■ SOURCE MATERIAL
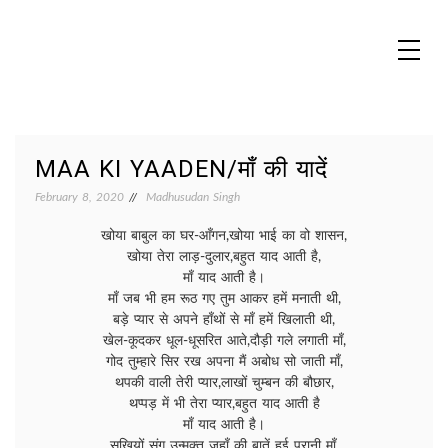
Skip
to
content
MADHUREO
Madhusudan Singh Poems
MAA KI YAADEN/माँ की यादें
February 8, 2020
Madhusudan Singh
खोया बाबुल का घर-आँगन,खोया भाई का वो शासन,
खोया तेरा लाड़-दुलार,बहुत याद आती है,
माँ याद आती है।
माँ जब भी हम रूठ गए तुम आकर हमें मनाती थी,
बड़े प्यार से अपने हाँथों से माँ हमें खिलाती थी,
खेल-कूदकर धूल-धूसरित आते,दौड़ी गले लगाती माँ,
गोद तुम्हारे सिर रख अपना मैं अबोध सो जाती माँ,
थपकी वाली तेरी प्यार,लाखों चुम्बन की बौछार,
थप्पड़ में भी तेरा प्यार,बहुत याद आती है
माँ याद आती है।
सखियों संग उन्मुक्त जहाँ की बातें हुई पुरानी माँ,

■ WHAT TO PRODUCE
Beginning with the line that contains "Madhusudan Singh Poems", repeat every line through the end of the records and nothing more.

■ ANSWER SPACE
Madhusudan Singh Poems
MAA KI YAADEN/माँ की यादें
February 8, 2020
Madhusudan Singh
खोया बाबुल का घर-आँगन,खोया भाई का वो शासन,
खोया तेरा लाड़-दुलार,बहुत याद आती है,
माँ याद आती है।
माँ जब भी हम रूठ गए तुम आकर हमें मनाती थी,
बड़े प्यार से अपने हाँथों से माँ हमें खिलाती थी,
खेल-कूदकर धूल-धूसरित आते,दौड़ी गले लगाती माँ,
गोद तुम्हारे सिर रख अपना मैं अबोध सो जाती माँ,
थपकी वाली तेरी प्यार,लाखों चुम्बन की बौछार,
थप्पड़ में भी तेरा प्यार,बहुत याद आती है
माँ याद आती है।
सखियों संग उन्मुक्त जहाँ की बातें हुई पुरानी माँ,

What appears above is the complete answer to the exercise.